There is now more clarity with regard to Saudi Aramco’s initial public offering (IPO), with the number of shares put up coming in at 3 billion, or 1.5 percent of total stock, putting the company’s indicative valuation between $1.6 trillion and $1.7 trillion.
Aramco remains the world’s most valuable company by net income, and the current valuation would give the stock a yield of between 4.4 and 5 percent, which is slightly below the average yield of Western international oil companies, at 5.7 percent.
The offering of shares is smaller than originally anticipated. While the IPO will only take place on the Saudi exchange the Tadawul, the prospectus initially contained language that the domestic IPO would be made available to institutional investors outside the US according to Regulation S of the US Securities Act of 1933, and inside under Rule 144A.
The reference to US legislation was removed by November 17, indicating that the issuers expected the transaction to be predominantly domestic. This may make sense from the Kingdom’s perspective: Saudi Aramco is the country’s crown jewel and it is pivotal that Saudi citizens and institutions are given prime opportunity.
Analysts and the international press had raised reservations about the offering.

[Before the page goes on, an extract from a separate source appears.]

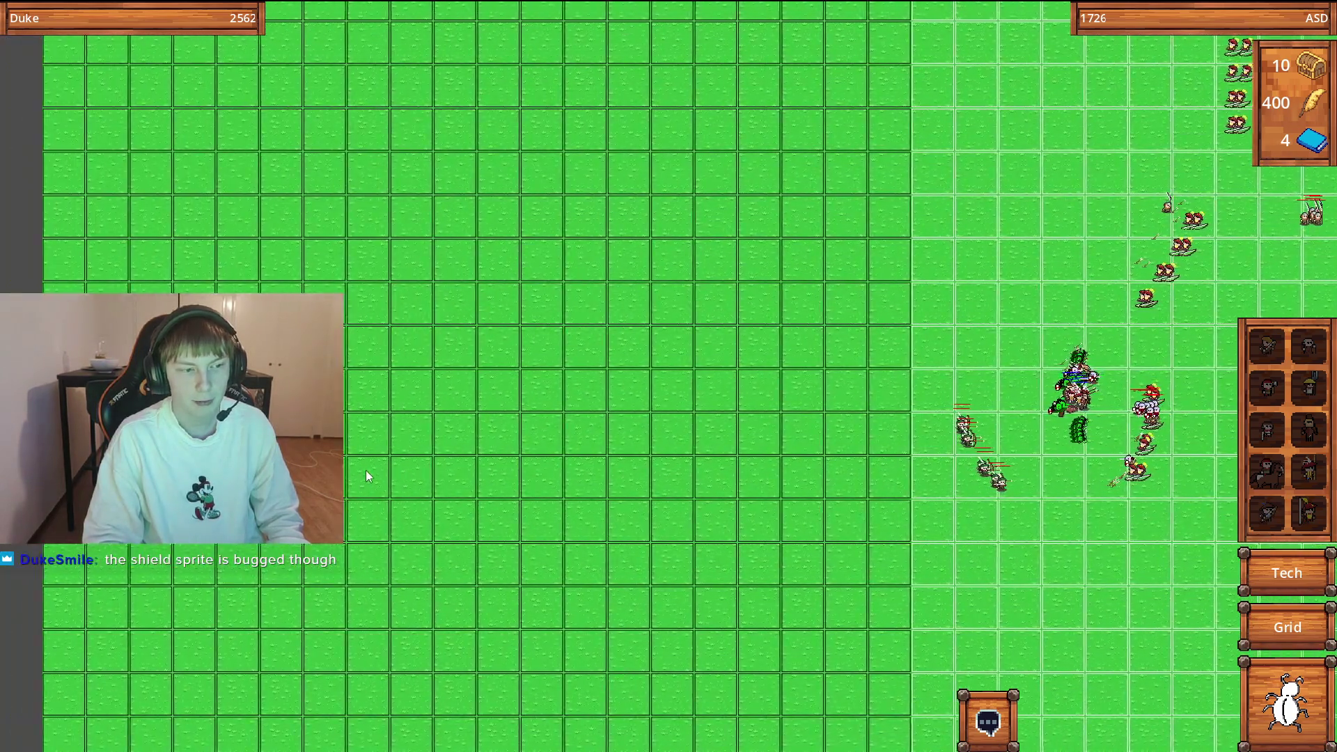
key(Right)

Many have mentioned oil price volatility and geopolitical risk, but commodities have always been volatile and OPEC, where Saudi Arabia acts as the de facto leader, does its best to mitigate volatility. On the downside, though, maintaining stability of price does come with the reality of sometimes limiting production.
Geopolitical risk has always existed. Other than the US or Canada, oil is located in geopolitically volatile regions. The September attacks on Abqaiq and Khurais highlighted this fact. However, the speed of recovery from those attacks demonstrated Aramco’s operational excellence, restoring full production in under a month.
The Aramco IPO may become the world’s largest, beating Ali Baba’s in 2014, if the valuation reaches the upper end.
Cornelia Meyer
There also remains concern over the fact that the state will remain the overwhelming majority shareholder, and how that will affect the rights of minority shareholders. That will mean that the board and the company’s chairman, Yasir Al-Rumayyan, will need to take their oversight duties seriously. There is no doubt, though, that they will.
The board is composed of experts, 50 percent of them foreigners, who are running or have run big international oil companies or oil field service companies. Al-Rumayyan himself was a seasoned investment banker before assuming the posts of the Public Investment Fund governor and Aramco chairman.
Additionally, some analysts worry about the temptation of the Saudi government to dip into the coffers of Saudi Aramco when the going gets tough fiscally. It will be up to the board and its chairman to look after investors’ interests.
Some analysts also criticized that the prospectus mentioned peak oil demand to be reached by 2030, which they deemed overly optimistic in light of the current climate change debate and increased tendency to move towards e-mobility in many countries. Here, again, the prospectus erred on the side of caution by using external projections rather than Aramco’s own.
It will be interesting to see how the IPO will unfold at the beginning of December. There is big interest among domestic investors, evidenced by their heavy borrowing in order to secure a slice of the action. The Aramco IPO may become the world’s largest, beating Ali Baba’s in 2014, if the valuation reaches the upper end.